Eine Ärztin gab es in Neuenheim schon vor 2000 Jahren. Das Kurpfälzische Museum zeigt Funde aus dem Imperium Romanum
Wer vor zweitausend Jahren von Ladenburg nach Heidelberg reiste, kam schon eine halbe Meile vor den Siedlungstoren an Gräberstätten vorbei. Monumentale Grabbauten wohlhabender Familien stehen rechts und links der Straße, auf der ein Planwagen fährt, Römer laufen vorbei: Dieses Bild des antiken Heidelbergs zeigt das Kurpfälzische Museum im Großformat und lässt die Besucher in die Stadtgeschichte eintreten.
Bei der Ausgrabung dieses römischen Gräberfeldes im heutigen Neuenheimer Feld wurden die sterblichen Überreste einer antiken Ärztin geborgen. Aus der Zeit des Imperium Romanum sind nur vier weitere Ärztinnengräber bekannt, was dem hiesigen Fund eine herausragende Bedeutung verleiht.
„Durch die Schröpfköpfe, die ihrem Grab beigelegt worden sind, konnte die Frau als Medica identifiziert werden“, berichtet Renate Ludwig vom Kurpfälzischen Museum. Die Medica von Heidelberg ist im Alter von Mitte 30 gestorben, ihre Todesursache ist unklar, erzählt Ludwig. Bei ihrer Beerdigung gab man der verstorbenen Ärztin einen Teller und eine Münze mit. „Die Münze sollte dem Fährmann Charon, der die Toten über den Fluss Styx rudert, gegeben werden“, erklärt Ludwig das beigelegte Zahlungsmittel. Anhand dessen lassen sich auch die Lebensdaten rekonstruieren: Die Münze ist von Trajan in Rom geprägt worden, sodass die Medica um 100 nach Christus gelebt haben muss.
Das Kurpfälzische Museum zeigt mit seiner Ausstellung nicht nur die Grabbeigaben der berühmten Medica von Heidelberg, sondern erinnert mit steinernen Grabstelen oder prächtigen Grabbeigaben an den römischen Totenkult und das antike Heidelberg. Ein großer Stadtplan verdeutlicht dabei die Lage der römischen Siedlungen bei Heidelberg und des Gräberfeldes.
Der Friedhof war gut erhalten, denn der Campus im Neuenheimer Feld wurde erst nach dem Zweiten Weltkrieg bebaut. Um die 100 000 Grabbeigaben – Gefäße, Schmuck, genagelte Schuhe, Spielzeug, Püppchen, Rasiermesser – die das Leben des Verstorbenen schon vor seinem Tod alltäglich begleitet haben, sind vom Archäologen Berndmark Heukemes zwischen 1951 und 1969 in den 1400 freigelegten Gräbern gefunden worden. Viele dieser Ausgrabungen gehörten zur Standardausstattung bei römischen Bestattungen. Speise- und Trinkgeschirr geben Hinweise auf Totenmähler oder Trankopfer. Mit diesen Funden verdeutlicht das Kurpfälzischen Museum die Stadtgeschichte zur Zeit des Imperium Romanum.

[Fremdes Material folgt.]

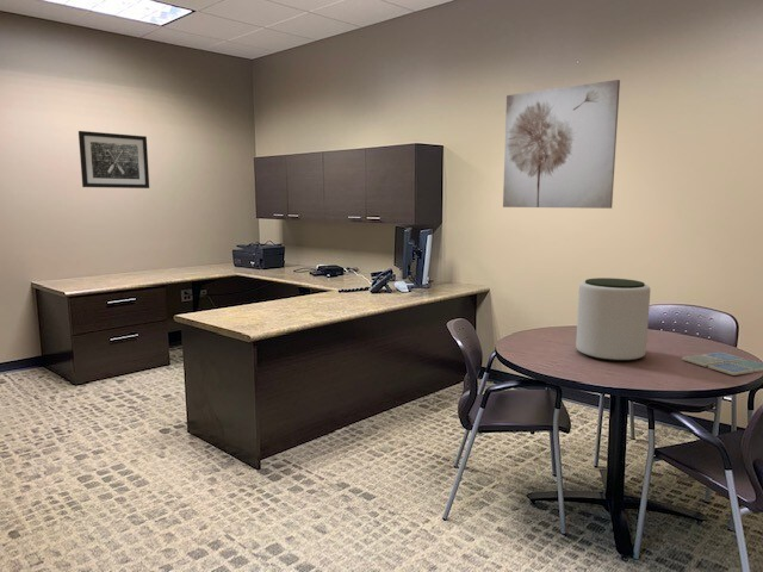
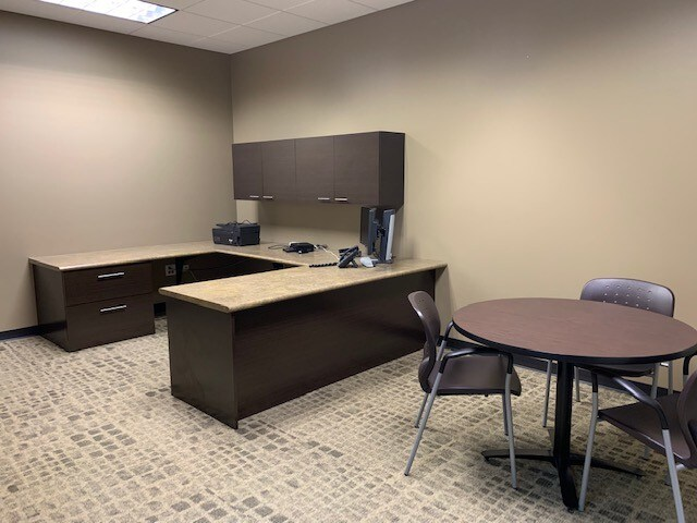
- drink coaster [681,352,763,377]
- plant pot [575,276,651,362]
- wall art [77,130,150,189]
- wall art [502,79,621,210]
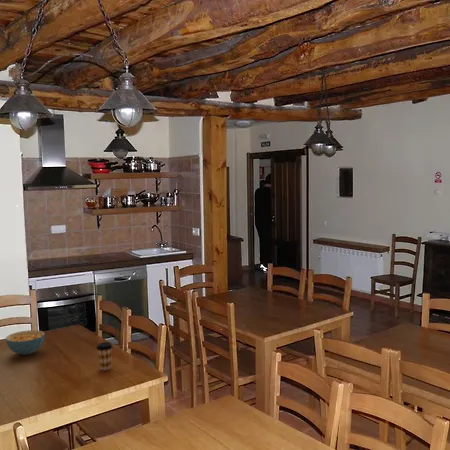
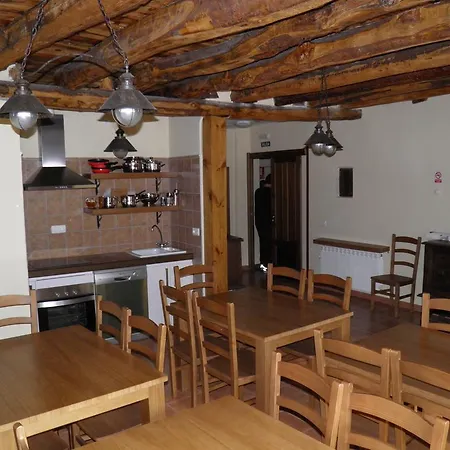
- cereal bowl [5,329,46,356]
- coffee cup [95,341,114,371]
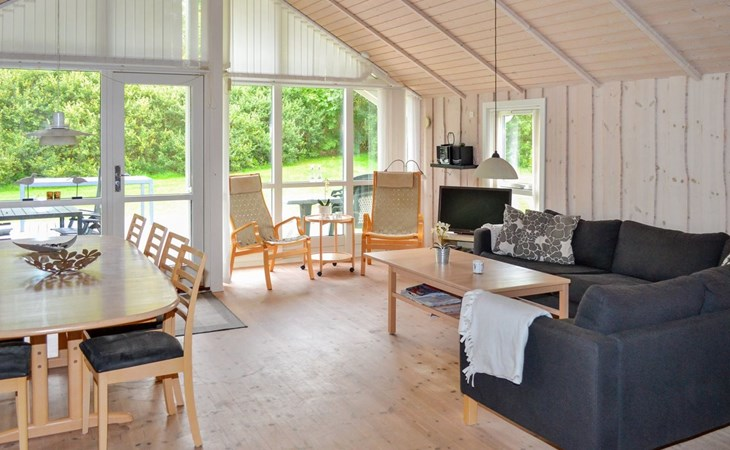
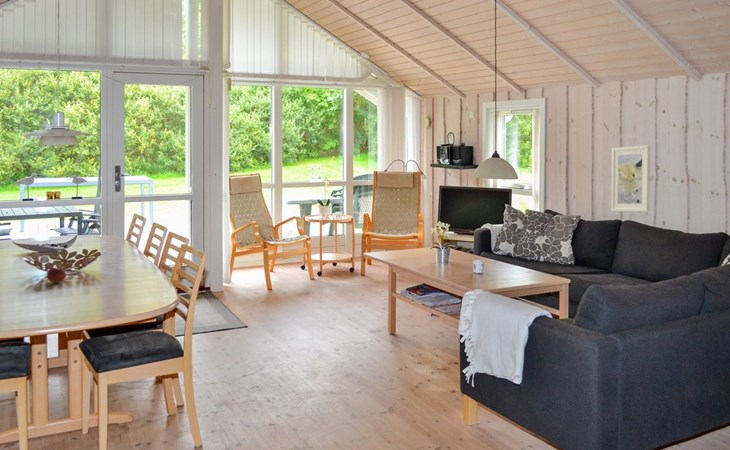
+ fruit [46,265,67,284]
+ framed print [610,144,651,213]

Während dieser befand sich die römische Siedlung zwischen der heutigen Berliner Straße und der Keplerstraße. Das Gräberfeld erstreckte sich beiderseits der Fernstraße von Mainz nach Augsburg auf einer Länge von 450 Metern – außerhalb der Siedlung, denn die Toten wurden abseits der Wohnstätten begraben. Knapp 200 Jahre lebten die Römer im rechtsrheinischen Gebiet.
Zu Lebzeiten der Medica war Heidelberg ein Militärstandort der Römer. Dass eine Frau als Ärztin wirkte, war im zweiten Jahrhundert nichts Ungewöhnliches. In der Antike praktizierten mehr Frauen die Medizin, als es bis vor zwei Generationen hier der Fall war, erst 1899 wurden Frauen in Deutschland zum Medizinstudium zugelassen.
In den Unikliniken und Hörsaalgebäuden des Neuenheimer Feldes kommen heutzutage viele Studierende der Medizin zusammen. An das einstige römische Leben erinnert jedoch nichts, denn die Grabstätten sind überbaut worden. Trotzdem lässt sich eine Linie von der Vergangenheit in die Gegenwart ziehen: Vor 2000 Jahren begann mit der antiken Ärztin die Medizingeschichte in Heidelberg. Sie fand ihre letzte Ruhe zu Füßen des Ortes, wo heute vor allem die Naturwissenschaften der Universität und die Ärzte in den Unikliniken forschen und arbeiten.